What split brain means

Split brain is simple: Clawdie treats built-in system knowledge and user memory as two different jobs.

Brain A

Built-in local knowledge

This is the memory Clawdie ships with: install help, system docs, operator workflows, and product skills. It is prepared ahead of time and imported into the db jail during bootstrap.

  • No provider keys required on first install
  • No need to generate embeddings live during onboarding
  • Versioned, local, and expandable later
Brain B

User memory and future agents

This is the changing side: user preferences, notes, later personal agents like mevy or bob, and other runtime memories that grow after install.

  • Separate lifecycle from built-in knowledge
  • Can evolve from local git or future Gitea flows
  • Can use production provider keys later
Grandma version

Clawdie arrives with her own instruction book already packed. Later, she learns your household habits separately, instead of mixing them into the factory manual.

Technical version

Brain A is a prebuilt vector-backed knowledge package stored locally in the database jail. Brain B is dynamic user and agent memory with a separate lifecycle, provenance, and update path.
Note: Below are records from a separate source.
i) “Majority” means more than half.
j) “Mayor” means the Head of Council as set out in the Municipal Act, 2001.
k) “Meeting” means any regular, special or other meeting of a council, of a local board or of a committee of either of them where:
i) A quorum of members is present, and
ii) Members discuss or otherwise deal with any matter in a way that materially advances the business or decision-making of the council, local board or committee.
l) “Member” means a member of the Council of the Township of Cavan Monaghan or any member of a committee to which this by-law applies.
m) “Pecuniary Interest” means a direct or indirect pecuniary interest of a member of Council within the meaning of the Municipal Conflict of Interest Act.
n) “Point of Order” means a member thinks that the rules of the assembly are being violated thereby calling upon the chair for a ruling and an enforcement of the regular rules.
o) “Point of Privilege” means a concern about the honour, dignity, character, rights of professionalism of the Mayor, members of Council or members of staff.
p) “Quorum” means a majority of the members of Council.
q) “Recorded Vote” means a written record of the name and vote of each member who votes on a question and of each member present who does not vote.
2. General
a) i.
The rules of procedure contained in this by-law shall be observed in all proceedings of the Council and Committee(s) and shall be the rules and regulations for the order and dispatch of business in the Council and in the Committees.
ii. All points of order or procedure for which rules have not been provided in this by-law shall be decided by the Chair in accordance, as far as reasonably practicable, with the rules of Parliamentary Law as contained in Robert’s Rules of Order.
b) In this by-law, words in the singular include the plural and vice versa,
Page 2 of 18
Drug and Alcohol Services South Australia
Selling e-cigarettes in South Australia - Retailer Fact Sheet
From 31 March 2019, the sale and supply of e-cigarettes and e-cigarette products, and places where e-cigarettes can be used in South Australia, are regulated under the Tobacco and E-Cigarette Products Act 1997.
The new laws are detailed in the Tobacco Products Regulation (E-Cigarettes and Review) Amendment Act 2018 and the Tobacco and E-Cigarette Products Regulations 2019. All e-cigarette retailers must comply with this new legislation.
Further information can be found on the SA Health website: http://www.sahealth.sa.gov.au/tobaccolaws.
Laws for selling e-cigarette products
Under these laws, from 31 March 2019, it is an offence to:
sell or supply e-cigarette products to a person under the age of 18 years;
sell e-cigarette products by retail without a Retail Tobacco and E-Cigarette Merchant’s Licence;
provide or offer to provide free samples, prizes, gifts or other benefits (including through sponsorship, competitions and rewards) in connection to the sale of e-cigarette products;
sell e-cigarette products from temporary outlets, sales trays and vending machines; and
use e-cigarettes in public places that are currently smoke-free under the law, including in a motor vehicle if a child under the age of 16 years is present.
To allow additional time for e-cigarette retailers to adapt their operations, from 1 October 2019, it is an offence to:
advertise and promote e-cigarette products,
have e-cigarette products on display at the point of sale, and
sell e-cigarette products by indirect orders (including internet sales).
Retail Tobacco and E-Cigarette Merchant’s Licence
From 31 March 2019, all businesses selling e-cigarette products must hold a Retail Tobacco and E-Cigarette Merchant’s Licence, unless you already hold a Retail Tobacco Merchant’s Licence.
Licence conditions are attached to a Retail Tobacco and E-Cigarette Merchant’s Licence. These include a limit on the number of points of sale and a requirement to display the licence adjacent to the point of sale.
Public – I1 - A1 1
Why FreeBSD is part of the design

Most AI tooling assumes Linux by default. Clawdie uses FreeBSD on purpose: jails, PF, and ZFS are not wrappers here. They are core operating-system features. That makes Clawdie a serious alternative for operators who want platform diversity and tighter system control.

Large infrastructure operators often avoid monoculture because shared bugs create shared outages. Clawdie follows the same logic for self-hosted AI: stay close to the Linux-born upstream ecosystem, but provide a FreeBSD deployment path with a different failure surface.

Native jails

Isolation without a Linux container stack layered on top.

ZFS snapshots

Rollback points for installs, experiments, and service changes.

PF firewalling

Network control as part of the system design, not an afterthought.
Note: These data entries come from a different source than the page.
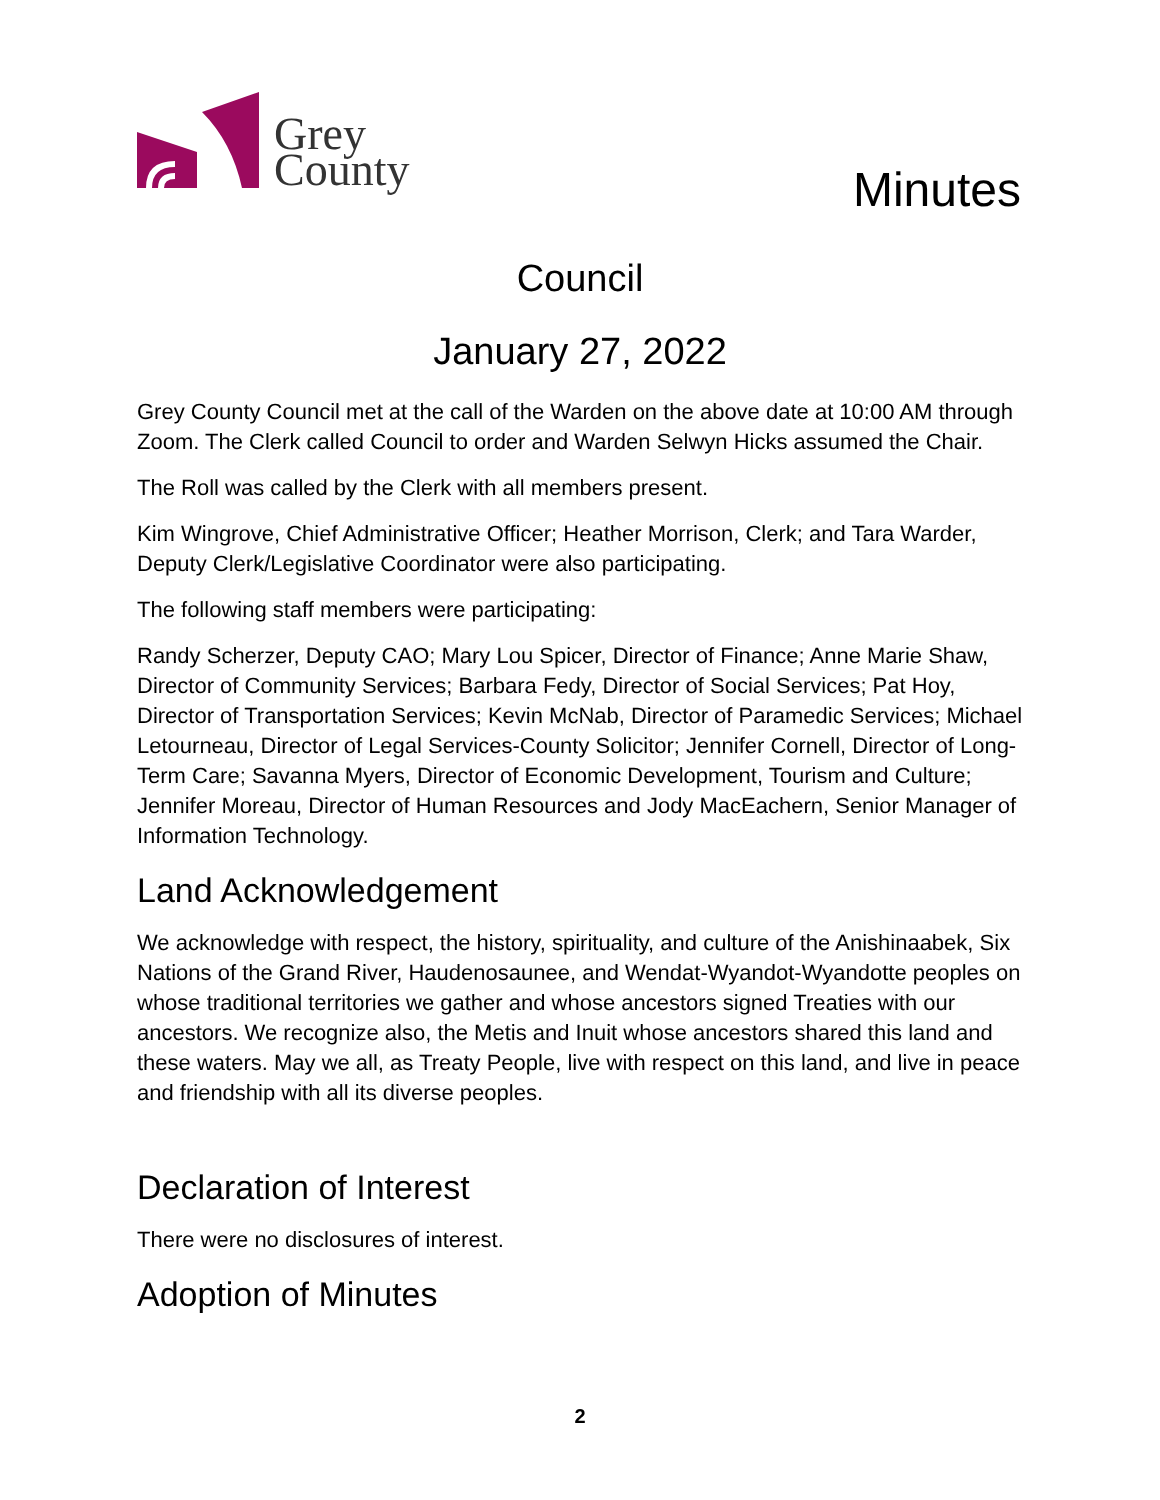Grey
County
Minutes
Council
January 27, 2022
Grey County Council met at the call of the Warden on the above date at 10:00 AM through Zoom. The Clerk called Council to order and Warden Selwyn Hicks assumed the Chair.
The Roll was called by the Clerk with all members present.
Kim Wingrove, Chief Administrative Officer; Heather Morrison, Clerk; and Tara Warder, Deputy Clerk/Legislative Coordinator were also participating.
The following staff members were participating:
Randy Scherzer, Deputy CAO; Mary Lou Spicer, Director of Finance; Anne Marie Shaw, Director of Community Services; Barbara Fedy, Director of Social Services; Pat Hoy, Director of Transportation Services; Kevin McNab, Director of Paramedic Services; Michael Letourneau, Director of Legal Services-County Solicitor; Jennifer Cornell, Director of Long-Term Care; Savanna Myers, Director of Economic Development, Tourism and Culture; Jennifer Moreau, Director of Human Resources and Jody MacEachern, Senior Manager of Information Technology.
Land Acknowledgement
We acknowledge with respect, the history, spirituality, and culture of the Anishinaabek, Six Nations of the Grand River, Haudenosaunee, and Wendat-Wyandot-Wyandotte peoples on whose traditional territories we gather and whose ancestors signed Treaties with our ancestors. We recognize also, the Metis and Inuit whose ancestors shared this land and these waters. May we all, as Treaty People, live with respect on this land, and live in peace and friendship with all its diverse peoples.
Declaration of Interest
There were no disclosures of interest.
Adoption of Minutes
2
BSD-style licensing culture

Operationally attractive for long-lived infrastructure work.

How Clawdie relates to NanoClaw

Clawdie did not appear from nowhere. It grows from NanoClaw and keeps track of upstream changes. But the goal is not to become a thin mirror. The goal is to evolve a FreeBSD-native operating path while still learning from upstream improvements.
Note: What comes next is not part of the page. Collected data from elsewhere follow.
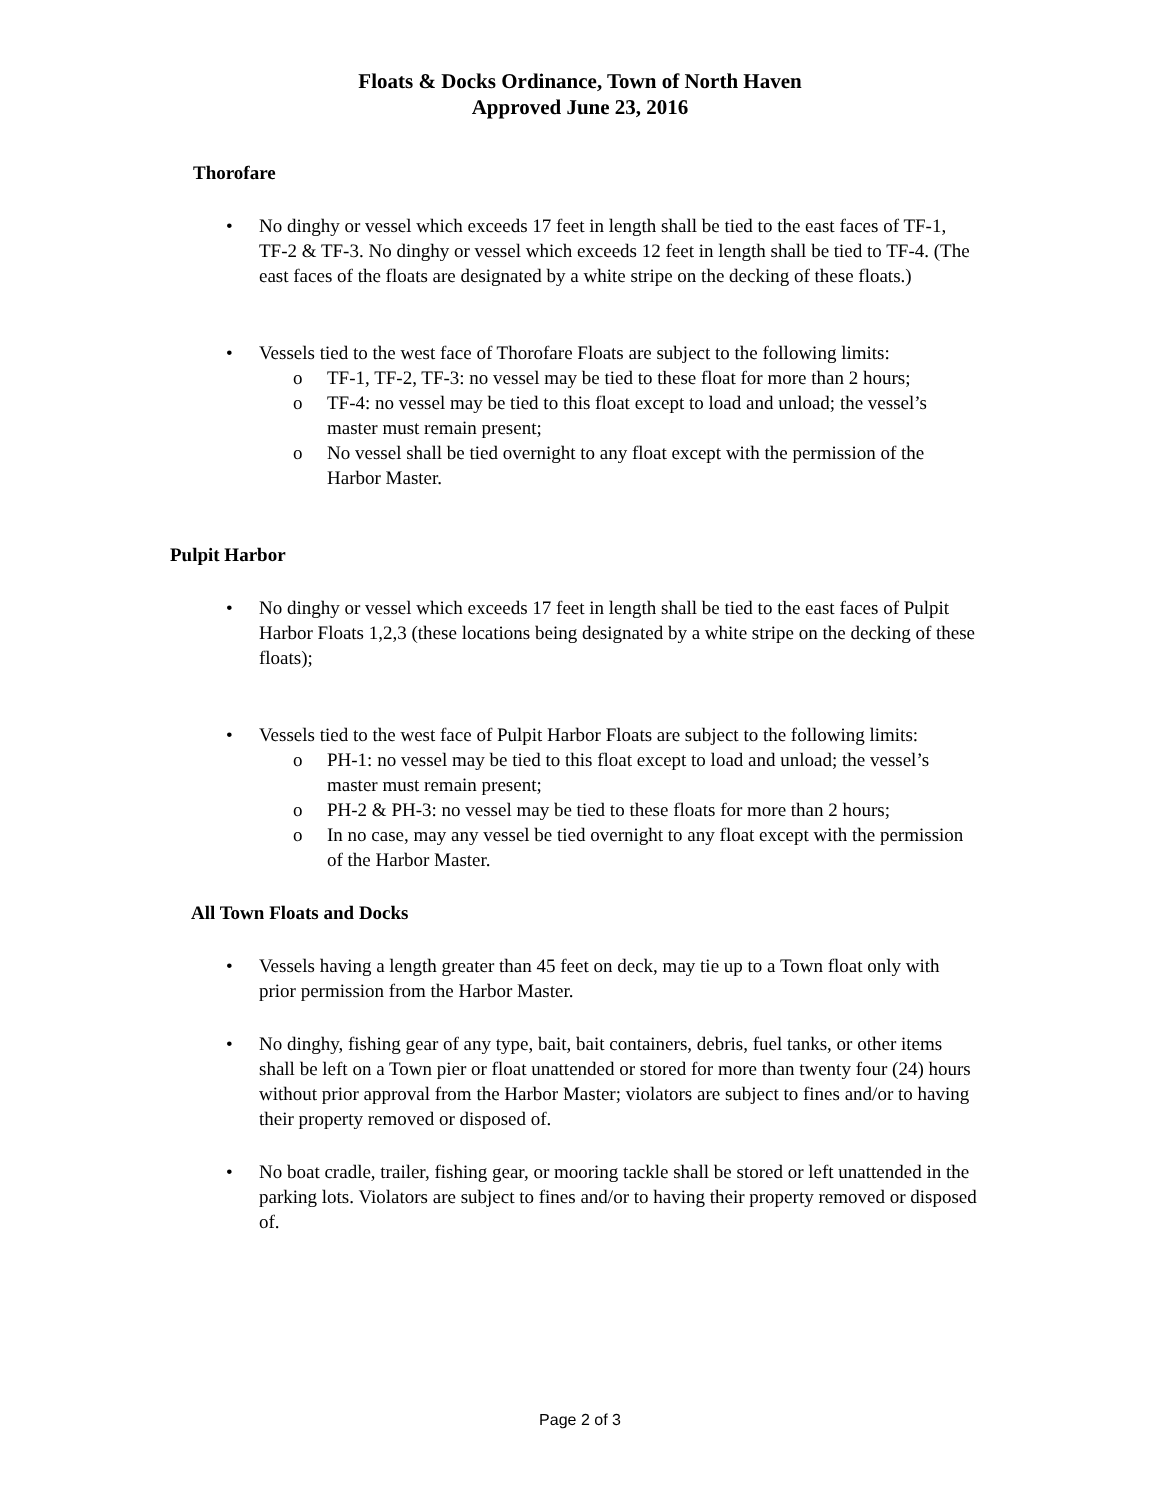Floats & Docks Ordinance, Town of North Haven
Approved June 23, 2016
Thorofare
• No dinghy or vessel which exceeds 17 feet in length shall be tied to the east faces of TF-1, TF-2 & TF-3. No dinghy or vessel which exceeds 12 feet in length shall be tied to TF-4. (The east faces of the floats are designated by a white stripe on the decking of these floats.)
• Vessels tied to the west face of Thorofare Floats are subject to the following limits:
o TF-1, TF-2, TF-3: no vessel may be tied to these float for more than 2 hours;
o TF-4: no vessel may be tied to this float except to load and unload; the vessel’s master must remain present;
o No vessel shall be tied overnight to any float except with the permission of the Harbor Master.
Pulpit Harbor
• No dinghy or vessel which exceeds 17 feet in length shall be tied to the east faces of Pulpit Harbor Floats 1,2,3 (these locations being designated by a white stripe on the decking of these floats);
• Vessels tied to the west face of Pulpit Harbor Floats are subject to the following limits:
o PH-1: no vessel may be tied to this float except to load and unload; the vessel’s master must remain present;
o PH-2 & PH-3: no vessel may be tied to these floats for more than 2 hours;
o In no case, may any vessel be tied overnight to any float except with the permission of the Harbor Master.
All Town Floats and Docks
• Vessels having a length greater than 45 feet on deck, may tie up to a Town float only with prior permission from the Harbor Master.
• No dinghy, fishing gear of any type, bait, bait containers, debris, fuel tanks, or other items shall be left on a Town pier or float unattended or stored for more than twenty four (24) hours without prior approval from the Harbor Master; violators are subject to fines and/or to having their property removed or disposed of.
• No boat cradle, trailer, fishing gear, or mooring tackle shall be stored or left unattended in the parking lots. Violators are subject to fines and/or to having their property removed or disposed of.
Page 2 of 3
Topic NanoClaw upstream Clawdie
Primary ecosystem Linux-first FreeBSD-first deployment
Upstream tracking Source of evolution Fetch-only review, operator decides
Onboarding goal General framework Lower-friction bootstrap with local built-in knowledge
Memory model Generic Split brain: built-in knowledge plus user memory

For CNC and operator workflows

Clawdie is not only a chat interface. The long-term direction is AI that can support real operator work: system setup, maintenance, documentation lookup, machine procedures, and later CNC-related task guidance. Split brain matters here because stable operating knowledge should not be mixed blindly with changing personal memory.

Brain A can carry the stable operating playbook. Brain B can carry shop, operator, or agent-specific context. That separation makes the system easier to trust, audit, and grow.